Caramelized Bread Pudding with Chocolate and Cinnamon

amanda

Equipment

  • - Bread Loaf Pan

  • - Heavy-Duty Mixing Bowls

  • - Silicone Spatula

  • - Baking Sieve or Fine Mesh Strainer

  • - Measuring Cups & Spoons

  • - Kitchen Scale (Optional)

  • - Double Boiler or Heatproof Bowl & Saucepan

  • - Digital Thermometer (Optional)

  • - Cutting Board & Kitchen Knife or Pastry Blender

  • - Bread Pudding Mold (Optional)

  • - Oven-Safe Rack or Baking Stone (Optional)

Ingredients

  • 2 tablespoons unsalted butter, softened

  • 4 or 5 slices brioche, or good quality white bread (I like Pepperidge Farm), 1/4 inch thick, crusts removed

  • 3 extra-large eggs

  • 2 extra-large egg yolks

  • 1/4 cup brown sugar

  • 1 1/2 cups heavy cream

  • 1 1/4 cups whole milk

  • 1 teaspoon pure vanilla extract

  • 1/2 teaspoon ground cinnamon

  • 1/4 teaspoon freshly grated nutmeg

  • 1/4 teaspoon kosher salt

  • 3/4 cup chopped bittersweet chocolate

  • 1 tablespoon granulated sugar, for caramelizing the top

Instructions

1

Instruction 1

Preheat the oven to 350°F.
2

Instruction 2

Spread the softened butter on one side of the brioche.
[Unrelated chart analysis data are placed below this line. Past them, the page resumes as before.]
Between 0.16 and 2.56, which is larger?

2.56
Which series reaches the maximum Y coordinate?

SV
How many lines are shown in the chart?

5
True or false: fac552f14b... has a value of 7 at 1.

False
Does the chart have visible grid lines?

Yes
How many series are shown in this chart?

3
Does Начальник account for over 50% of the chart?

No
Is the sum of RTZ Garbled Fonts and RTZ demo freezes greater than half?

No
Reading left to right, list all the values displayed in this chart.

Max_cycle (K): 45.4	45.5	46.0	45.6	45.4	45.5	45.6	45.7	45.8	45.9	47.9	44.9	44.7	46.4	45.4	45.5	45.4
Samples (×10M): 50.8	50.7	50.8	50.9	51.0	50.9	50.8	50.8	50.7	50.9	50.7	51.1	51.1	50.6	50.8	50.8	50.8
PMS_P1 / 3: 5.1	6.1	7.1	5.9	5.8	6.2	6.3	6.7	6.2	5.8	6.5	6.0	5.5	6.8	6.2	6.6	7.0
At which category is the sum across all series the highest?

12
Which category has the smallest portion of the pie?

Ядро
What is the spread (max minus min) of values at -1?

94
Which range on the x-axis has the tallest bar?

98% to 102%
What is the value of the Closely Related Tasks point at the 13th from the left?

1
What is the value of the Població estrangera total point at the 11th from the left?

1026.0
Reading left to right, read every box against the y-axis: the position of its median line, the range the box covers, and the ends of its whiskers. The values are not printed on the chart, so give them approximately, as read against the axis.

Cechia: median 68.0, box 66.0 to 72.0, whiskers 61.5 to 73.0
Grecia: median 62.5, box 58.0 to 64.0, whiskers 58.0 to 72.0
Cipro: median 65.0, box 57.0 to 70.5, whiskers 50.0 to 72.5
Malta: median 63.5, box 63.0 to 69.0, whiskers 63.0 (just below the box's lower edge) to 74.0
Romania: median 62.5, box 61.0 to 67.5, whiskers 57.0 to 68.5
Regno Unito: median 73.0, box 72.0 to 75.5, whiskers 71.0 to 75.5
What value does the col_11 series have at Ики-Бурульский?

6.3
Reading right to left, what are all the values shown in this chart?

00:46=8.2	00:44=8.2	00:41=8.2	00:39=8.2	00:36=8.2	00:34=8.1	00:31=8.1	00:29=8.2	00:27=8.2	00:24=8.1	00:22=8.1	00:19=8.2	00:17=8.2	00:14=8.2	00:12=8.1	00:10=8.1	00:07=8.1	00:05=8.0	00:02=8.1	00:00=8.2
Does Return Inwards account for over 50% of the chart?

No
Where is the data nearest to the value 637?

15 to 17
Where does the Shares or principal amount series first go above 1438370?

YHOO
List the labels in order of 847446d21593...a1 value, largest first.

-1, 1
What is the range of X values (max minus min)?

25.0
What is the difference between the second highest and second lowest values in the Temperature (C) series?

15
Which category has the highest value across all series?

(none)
Cut each slice in half on the diagonal and then again into quarters.
3

Instruction 3

Whisk together the eggs, egg yolks, and brown sugar in a large bowl. Add the cream, milk, vanilla, cinnamon, nutmeg, and salt, whisking to combine well.
4

Instruction 4

Sprinkle the chocolate over the bottom of a 9-by-9-inch (or equivalent) baking dish. Arrange the brioche, buttered side up, with slices overlapping just slightly, on the chocolate (there should be just a single layer of bread). Pour the custard over the bread, pressing down with your fingers to make sure the bread soaks it up. Place the bread pudding in a roasting pan, and pour warm water into the pan to come halfway up the sides of the pudding dish. Bake about 1 hour and 15 minutes, until the custard is set and the bread puffs up slightly. The pudding will be springy to the touch.
5

Instruction 5

Let the bread pudding cool at least 10 minutes.
6

Instruction 6

If you have a kitchen blowtorch, sprinkle the sugar over the top, and torch to brown and caramelize. You could run the pudding under the broiler to caramelize if you don’t have a torch, but be careful not to curdle the custard underneath.
7

Instruction 7

Serve the bread pudding from the baking dish at the table, using a big spoon.